Records for this exercise
....................
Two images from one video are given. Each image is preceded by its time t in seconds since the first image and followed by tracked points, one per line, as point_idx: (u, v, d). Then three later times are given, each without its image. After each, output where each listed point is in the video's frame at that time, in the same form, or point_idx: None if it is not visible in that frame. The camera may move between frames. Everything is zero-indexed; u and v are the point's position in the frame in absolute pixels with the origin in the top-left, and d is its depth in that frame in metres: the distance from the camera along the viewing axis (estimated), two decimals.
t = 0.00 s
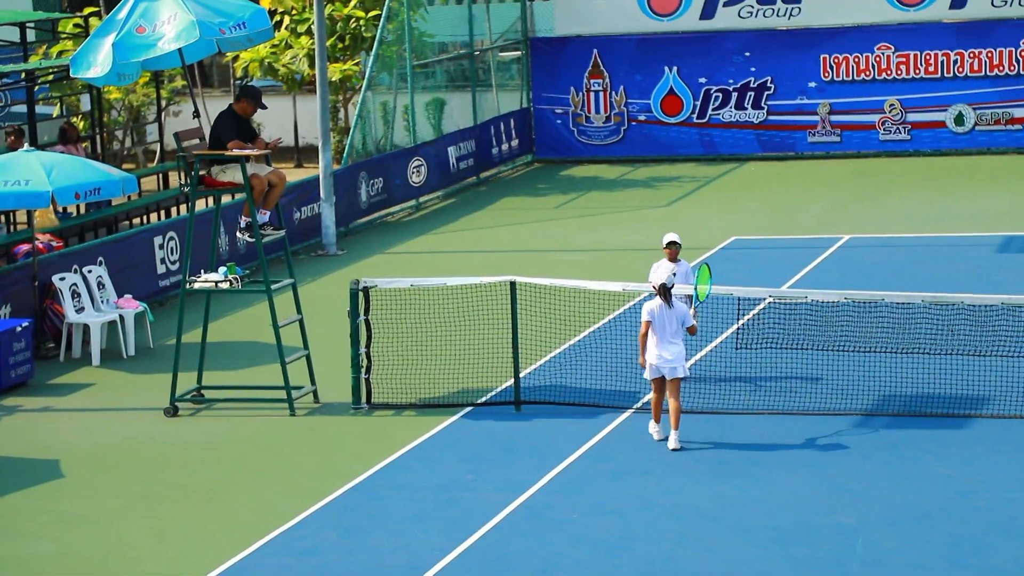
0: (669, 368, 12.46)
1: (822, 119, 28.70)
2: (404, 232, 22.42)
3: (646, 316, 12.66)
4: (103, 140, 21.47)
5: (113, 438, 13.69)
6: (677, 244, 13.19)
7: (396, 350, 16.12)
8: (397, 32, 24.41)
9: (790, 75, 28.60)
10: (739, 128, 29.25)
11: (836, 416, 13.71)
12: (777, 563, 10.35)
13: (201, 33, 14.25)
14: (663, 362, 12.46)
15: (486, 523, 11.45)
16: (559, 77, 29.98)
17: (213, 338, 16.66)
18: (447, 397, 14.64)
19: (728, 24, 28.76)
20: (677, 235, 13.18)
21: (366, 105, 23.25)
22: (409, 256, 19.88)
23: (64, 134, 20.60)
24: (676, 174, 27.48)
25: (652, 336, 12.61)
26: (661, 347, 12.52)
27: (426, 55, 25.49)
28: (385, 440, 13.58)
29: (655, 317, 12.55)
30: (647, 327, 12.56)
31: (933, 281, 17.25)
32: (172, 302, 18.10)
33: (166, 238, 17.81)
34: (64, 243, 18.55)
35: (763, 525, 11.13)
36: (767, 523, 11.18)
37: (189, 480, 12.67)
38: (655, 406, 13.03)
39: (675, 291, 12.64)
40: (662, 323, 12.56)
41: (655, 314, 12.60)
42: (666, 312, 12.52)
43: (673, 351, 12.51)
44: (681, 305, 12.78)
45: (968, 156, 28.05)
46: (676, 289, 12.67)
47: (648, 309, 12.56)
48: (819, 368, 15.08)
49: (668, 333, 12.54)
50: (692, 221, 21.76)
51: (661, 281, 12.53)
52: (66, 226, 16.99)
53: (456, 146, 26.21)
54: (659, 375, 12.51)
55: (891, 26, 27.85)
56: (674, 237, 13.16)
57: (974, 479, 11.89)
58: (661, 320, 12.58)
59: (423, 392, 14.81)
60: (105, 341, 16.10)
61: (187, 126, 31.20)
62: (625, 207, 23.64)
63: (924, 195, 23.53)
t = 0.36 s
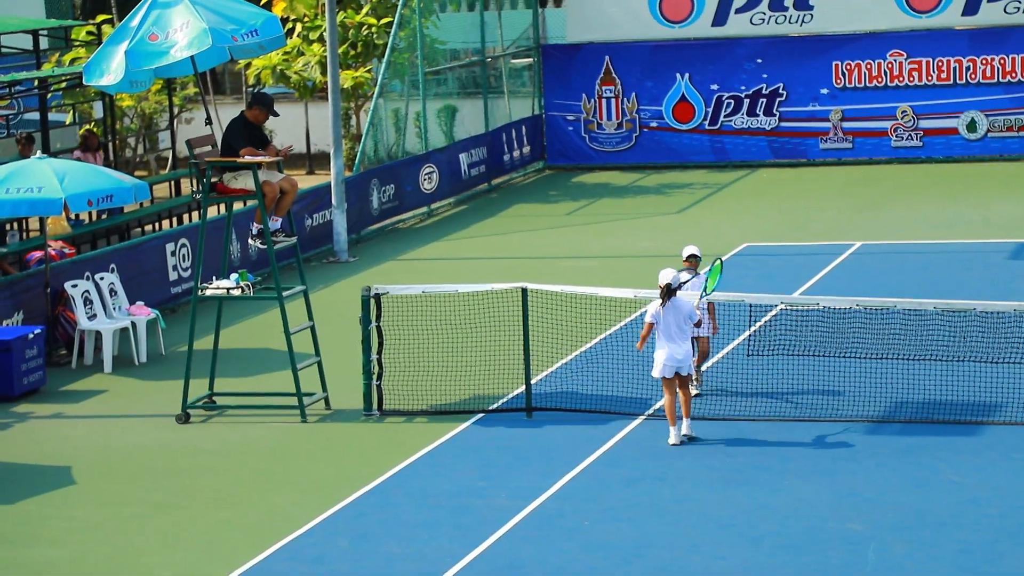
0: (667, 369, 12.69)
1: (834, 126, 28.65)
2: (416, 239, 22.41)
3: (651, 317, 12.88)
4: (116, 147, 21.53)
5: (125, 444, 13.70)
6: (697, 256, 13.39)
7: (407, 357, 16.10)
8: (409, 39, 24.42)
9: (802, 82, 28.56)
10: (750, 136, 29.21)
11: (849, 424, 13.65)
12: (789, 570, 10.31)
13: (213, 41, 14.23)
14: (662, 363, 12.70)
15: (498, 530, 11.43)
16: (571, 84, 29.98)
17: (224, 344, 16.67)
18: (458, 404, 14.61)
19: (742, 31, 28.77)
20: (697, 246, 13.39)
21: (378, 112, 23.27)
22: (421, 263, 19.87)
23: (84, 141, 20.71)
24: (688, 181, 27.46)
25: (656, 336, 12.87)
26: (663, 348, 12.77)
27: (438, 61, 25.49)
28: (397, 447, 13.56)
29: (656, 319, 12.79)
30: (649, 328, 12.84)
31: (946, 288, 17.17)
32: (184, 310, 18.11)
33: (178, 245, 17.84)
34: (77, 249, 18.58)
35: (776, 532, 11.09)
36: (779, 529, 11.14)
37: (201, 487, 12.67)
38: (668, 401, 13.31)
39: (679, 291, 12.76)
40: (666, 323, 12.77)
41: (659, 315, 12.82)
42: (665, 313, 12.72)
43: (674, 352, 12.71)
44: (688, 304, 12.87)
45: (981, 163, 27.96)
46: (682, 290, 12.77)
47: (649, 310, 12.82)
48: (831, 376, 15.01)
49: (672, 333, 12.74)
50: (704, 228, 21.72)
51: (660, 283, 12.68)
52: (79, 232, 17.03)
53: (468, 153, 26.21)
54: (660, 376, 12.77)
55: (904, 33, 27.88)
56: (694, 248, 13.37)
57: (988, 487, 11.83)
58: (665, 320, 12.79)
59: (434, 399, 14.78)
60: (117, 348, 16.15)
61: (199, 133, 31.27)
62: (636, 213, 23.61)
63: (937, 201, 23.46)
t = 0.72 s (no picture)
0: (661, 367, 12.86)
1: (822, 130, 28.72)
2: (405, 244, 22.41)
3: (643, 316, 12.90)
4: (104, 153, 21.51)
5: (113, 450, 13.67)
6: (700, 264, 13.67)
7: (396, 363, 16.09)
8: (398, 44, 24.43)
9: (790, 86, 28.61)
10: (739, 140, 29.27)
11: (837, 428, 13.67)
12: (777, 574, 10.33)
13: (202, 46, 14.20)
14: (656, 361, 12.85)
15: (487, 535, 11.43)
16: (560, 89, 30.00)
17: (213, 350, 16.65)
18: (447, 409, 14.60)
19: (731, 36, 28.86)
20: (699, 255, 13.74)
21: (367, 117, 23.27)
22: (410, 268, 19.86)
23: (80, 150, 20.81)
24: (678, 185, 27.50)
25: (646, 335, 12.96)
26: (655, 346, 12.90)
27: (427, 66, 25.48)
28: (386, 452, 13.56)
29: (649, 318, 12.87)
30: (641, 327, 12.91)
31: (935, 293, 17.19)
32: (172, 315, 18.09)
33: (167, 250, 17.82)
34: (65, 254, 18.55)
35: (765, 536, 11.10)
36: (767, 534, 11.16)
37: (189, 493, 12.65)
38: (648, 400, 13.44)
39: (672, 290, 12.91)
40: (659, 322, 12.88)
41: (652, 315, 12.89)
42: (661, 314, 12.84)
43: (667, 350, 12.91)
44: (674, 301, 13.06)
45: (969, 167, 28.05)
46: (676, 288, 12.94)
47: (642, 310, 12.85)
48: (820, 380, 15.04)
49: (664, 332, 12.89)
50: (693, 233, 21.74)
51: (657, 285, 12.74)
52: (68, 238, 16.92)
53: (457, 158, 26.23)
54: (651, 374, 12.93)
55: (893, 38, 27.87)
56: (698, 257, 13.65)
57: (975, 491, 11.86)
58: (658, 320, 12.89)
59: (423, 405, 14.77)
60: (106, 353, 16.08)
61: (188, 138, 31.25)
62: (626, 218, 23.62)
63: (926, 206, 23.51)
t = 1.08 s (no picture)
0: (645, 368, 12.89)
1: (818, 133, 28.73)
2: (402, 246, 22.41)
3: (626, 317, 12.92)
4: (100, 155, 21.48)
5: (110, 453, 13.66)
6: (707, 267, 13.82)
7: (392, 365, 16.08)
8: (394, 47, 24.44)
9: (787, 89, 28.63)
10: (735, 143, 29.30)
11: (834, 431, 13.68)
12: None
13: (197, 49, 14.13)
14: (640, 362, 12.87)
15: (484, 538, 11.43)
16: (556, 91, 30.00)
17: (210, 352, 16.64)
18: (444, 412, 14.60)
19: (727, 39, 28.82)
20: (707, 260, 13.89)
21: (363, 120, 23.26)
22: (407, 271, 19.85)
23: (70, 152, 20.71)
24: (674, 188, 27.50)
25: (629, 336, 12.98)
26: (638, 347, 12.92)
27: (423, 69, 25.48)
28: (383, 455, 13.55)
29: (633, 319, 12.89)
30: (625, 328, 12.92)
31: (932, 296, 17.20)
32: (168, 318, 18.07)
33: (163, 253, 17.80)
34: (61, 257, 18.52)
35: (762, 539, 11.10)
36: (764, 537, 11.16)
37: (186, 496, 12.64)
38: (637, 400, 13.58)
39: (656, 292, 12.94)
40: (642, 323, 12.91)
41: (636, 316, 12.92)
42: (646, 315, 12.86)
43: (650, 350, 12.94)
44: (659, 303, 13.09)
45: (965, 170, 28.09)
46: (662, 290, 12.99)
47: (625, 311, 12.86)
48: (816, 383, 15.06)
49: (648, 333, 12.92)
50: (689, 235, 21.75)
51: (643, 286, 12.76)
52: (64, 241, 16.90)
53: (454, 160, 26.25)
54: (634, 374, 12.94)
55: (889, 41, 27.91)
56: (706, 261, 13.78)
57: (972, 493, 11.86)
58: (642, 321, 12.92)
59: (420, 407, 14.76)
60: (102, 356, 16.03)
61: (184, 140, 31.24)
62: (622, 221, 23.63)
63: (922, 209, 23.54)
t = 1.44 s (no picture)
0: (639, 369, 12.89)
1: (820, 136, 28.74)
2: (403, 249, 22.41)
3: (622, 319, 12.83)
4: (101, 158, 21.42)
5: (111, 456, 13.66)
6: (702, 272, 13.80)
7: (393, 368, 16.08)
8: (396, 50, 24.44)
9: (788, 92, 28.64)
10: (737, 146, 29.30)
11: (835, 434, 13.68)
12: None
13: (199, 53, 14.03)
14: (635, 364, 12.87)
15: (485, 541, 11.43)
16: (558, 94, 30.01)
17: (211, 355, 16.64)
18: (446, 415, 14.59)
19: (729, 42, 28.86)
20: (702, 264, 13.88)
21: (365, 123, 23.26)
22: (408, 274, 19.85)
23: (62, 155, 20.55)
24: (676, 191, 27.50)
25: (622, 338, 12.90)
26: (631, 348, 12.91)
27: (424, 72, 25.48)
28: (384, 458, 13.55)
29: (629, 321, 12.85)
30: (621, 330, 12.82)
31: (934, 299, 17.20)
32: (169, 321, 18.07)
33: (164, 256, 17.80)
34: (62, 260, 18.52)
35: (763, 542, 11.09)
36: (765, 539, 11.15)
37: (186, 499, 12.64)
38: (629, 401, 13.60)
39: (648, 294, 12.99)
40: (636, 325, 12.89)
41: (631, 318, 12.88)
42: (642, 316, 12.88)
43: (642, 353, 12.97)
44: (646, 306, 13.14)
45: (966, 173, 28.08)
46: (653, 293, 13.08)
47: (624, 312, 12.79)
48: (818, 386, 15.05)
49: (641, 334, 12.94)
50: (690, 238, 21.76)
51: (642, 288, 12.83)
52: (65, 244, 16.89)
53: (455, 164, 26.25)
54: (626, 376, 12.92)
55: (890, 44, 27.97)
56: (699, 265, 13.75)
57: (973, 496, 11.86)
58: (636, 322, 12.90)
59: (421, 410, 14.75)
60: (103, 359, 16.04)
61: (186, 143, 31.24)
62: (623, 224, 23.63)
63: (924, 212, 23.51)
....................
Requirement
Would you print exactly and only the lines of the material above that run from the line with "23: (64, 134, 20.60)" through the line with "50: (692, 221, 21.76)", both included?

Answer space
23: (64, 134, 20.60)
24: (676, 174, 27.48)
25: (652, 336, 12.61)
26: (661, 347, 12.52)
27: (426, 55, 25.49)
28: (385, 440, 13.58)
29: (655, 317, 12.55)
30: (647, 327, 12.56)
31: (933, 281, 17.25)
32: (172, 302, 18.10)
33: (166, 238, 17.81)
34: (64, 243, 18.55)
35: (763, 525, 11.13)
36: (767, 523, 11.18)
37: (189, 480, 12.67)
38: (655, 406, 13.03)
39: (675, 291, 12.64)
40: (662, 323, 12.56)
41: (655, 314, 12.60)
42: (666, 312, 12.52)
43: (673, 351, 12.51)
44: (681, 305, 12.78)
45: (968, 156, 28.05)
46: (676, 289, 12.67)
47: (648, 309, 12.56)
48: (819, 368, 15.08)
49: (668, 333, 12.54)
50: (692, 221, 21.76)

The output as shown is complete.